# Pioneer Elite SC-67 Firmware Update



## snapperhead (May 3, 2013)

Getting error code 6 everytime I try to update firmware. I have tried using several USB memory sticks. I have turned receiver off an on and retried the process with the same error code each time. Any suggestions?


----------



## 8086 (Aug 4, 2009)

snapperhead said:


> Getting error code 6 everytime I try to update firmware. I have tried using several USB memory sticks. I have turned receiver off an on and retried the process with the same error code each time. Any suggestions?

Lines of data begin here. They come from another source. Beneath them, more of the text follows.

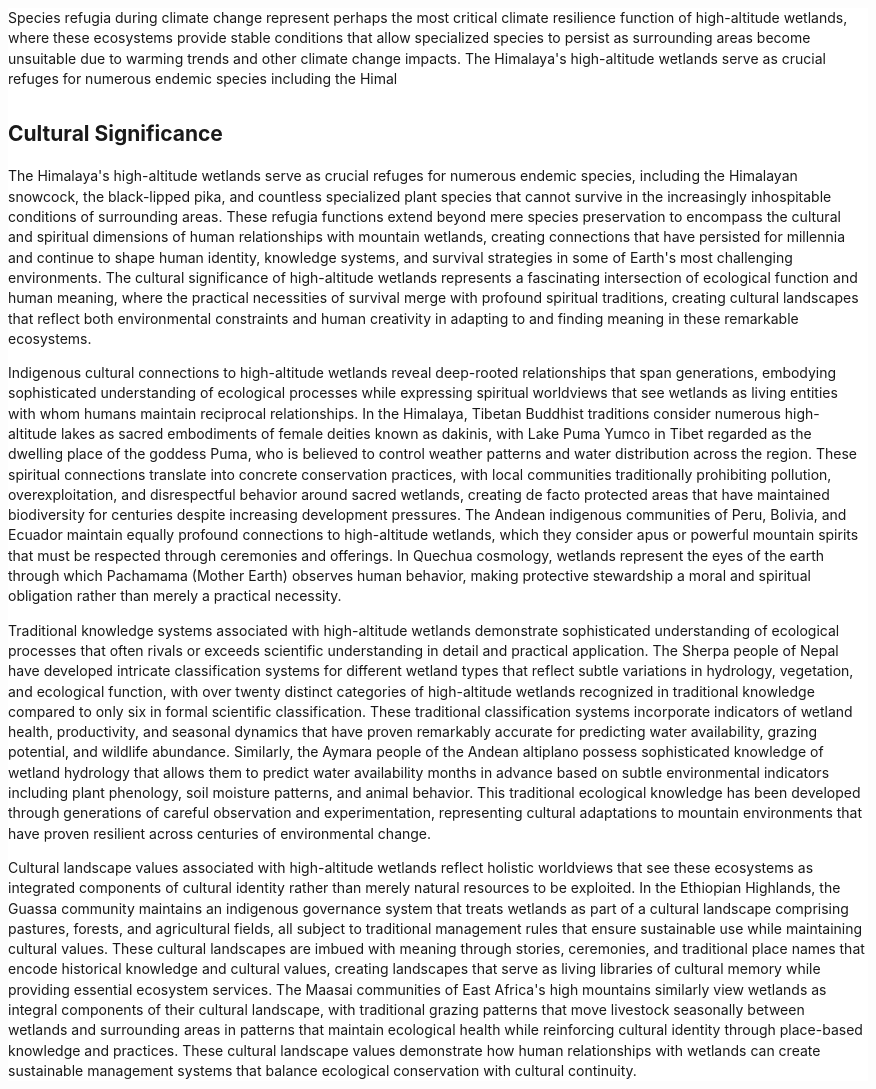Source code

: Species refugia during climate change represent perhaps the most critical climate resilience function of high-altitude wetlands, where these ecosystems provide stable conditions that allow specialized species to persist as surrounding areas become unsuitable due to warming trends and other climate change impacts. The Himalaya's high-altitude wetlands serve as crucial refuges for numerous endemic species including the Himal

## Cultural Significance

The Himalaya's high-altitude wetlands serve as crucial refuges for numerous endemic species, including the Himalayan snowcock, the black-lipped pika, and countless specialized plant species that cannot survive in the increasingly inhospitable conditions of surrounding areas. These refugia functions extend beyond mere species preservation to encompass the cultural and spiritual dimensions of human relationships with mountain wetlands, creating connections that have persisted for millennia and continue to shape human identity, knowledge systems, and survival strategies in some of Earth's most challenging environments. The cultural significance of high-altitude wetlands represents a fascinating intersection of ecological function and human meaning, where the practical necessities of survival merge with profound spiritual traditions, creating cultural landscapes that reflect both environmental constraints and human creativity in adapting to and finding meaning in these remarkable ecosystems.

Indigenous cultural connections to high-altitude wetlands reveal deep-rooted relationships that span generations, embodying sophisticated understanding of ecological processes while expressing spiritual worldviews that see wetlands as living entities with whom humans maintain reciprocal relationships. In the Himalaya, Tibetan Buddhist traditions consider numerous high-altitude lakes as sacred embodiments of female deities known as dakinis, with Lake Puma Yumco in Tibet regarded as the dwelling place of the goddess Puma, who is believed to control weather patterns and water distribution across the region. These spiritual connections translate into concrete conservation practices, with local communities traditionally prohibiting pollution, overexploitation, and disrespectful behavior around sacred wetlands, creating de facto protected areas that have maintained biodiversity for centuries despite increasing development pressures. The Andean indigenous communities of Peru, Bolivia, and Ecuador maintain equally profound connections to high-altitude wetlands, which they consider apus or powerful mountain spirits that must be respected through ceremonies and offerings. In Quechua cosmology, wetlands represent the eyes of the earth through which Pachamama (Mother Earth) observes human behavior, making protective stewardship a moral and spiritual obligation rather than merely a practical necessity.

Traditional knowledge systems associated with high-altitude wetlands demonstrate sophisticated understanding of ecological processes that often rivals or exceeds scientific understanding in detail and practical application. The Sherpa people of Nepal have developed intricate classification systems for different wetland types that reflect subtle variations in hydrology, vegetation, and ecological function, with over twenty distinct categories of high-altitude wetlands recognized in traditional knowledge compared to only six in formal scientific classification. These traditional classification systems incorporate indicators of wetland health, productivity, and seasonal dynamics that have proven remarkably accurate for predicting water availability, grazing potential, and wildlife abundance. Similarly, the Aymara people of the Andean altiplano possess sophisticated knowledge of wetland hydrology that allows them to predict water availability months in advance based on subtle environmental indicators including plant phenology, soil moisture patterns, and animal behavior. This traditional ecological knowledge has been developed through generations of careful observation and experimentation, representing cultural adaptations to mountain environments that have proven resilient across centuries of environmental change.

Cultural landscape values associated with high-altitude wetlands reflect holistic worldviews that see these ecosystems as integrated components of cultural identity rather than merely natural resources to be exploited. In the Ethiopian Highlands, the Guassa community maintains an indigenous governance system that treats wetlands as part of a cultural landscape comprising pastures, forests, and agricultural fields, all subject to traditional management rules that ensure sustainable use while maintaining cultural values. These cultural landscapes are imbued with meaning through stories, ceremonies, and traditional place names that encode historical knowledge and cultural values, creating landscapes that serve as living libraries of cultural memory while providing essential ecosystem services. The Maasai communities of East Africa's high mountains similarly view wetlands as integral components of their cultural landscape, with traditional grazing patterns that move livestock seasonally between wetlands and surrounding areas in patterns that maintain ecological health while reinforcing cultural identity through place-based knowledge and practices. These cultural landscape values demonstrate how human relationships with wetlands can create sustainable management systems that balance ecological conservation with cultural continuity.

Did you turn the receiver off while it was in the middle of an update or while the USB memory was installed? Also, this thread would do much better if it were correctly posted in Amps and AV receivers section of hometheatershack.com .


----------



## ALMFamily (Oct 19, 2011)

8086 said:


> Did you turn the receiver off while it was in the middle of an update or while the USB memory was installed? *Also, this thread would do much better if it were correctly posted in Amps and AV receivers section of hometheatershack.com .*


Excellent suggestion - I have moved it.


----------



## hyghwayman (Jan 15, 2008)

snapperhead said:


> Getting error code 6 everytime I try to update firmware. I have tried using several USB memory sticks. I have turned receiver off an on and retried the process with the same error code each time. Any suggestions?


For updating via a USB stick, make sure to format to FAT32 or reformat it if it is already FAT32.


----------



## snapperhead (May 3, 2013)

Thanks I have tried that too with no luck.


----------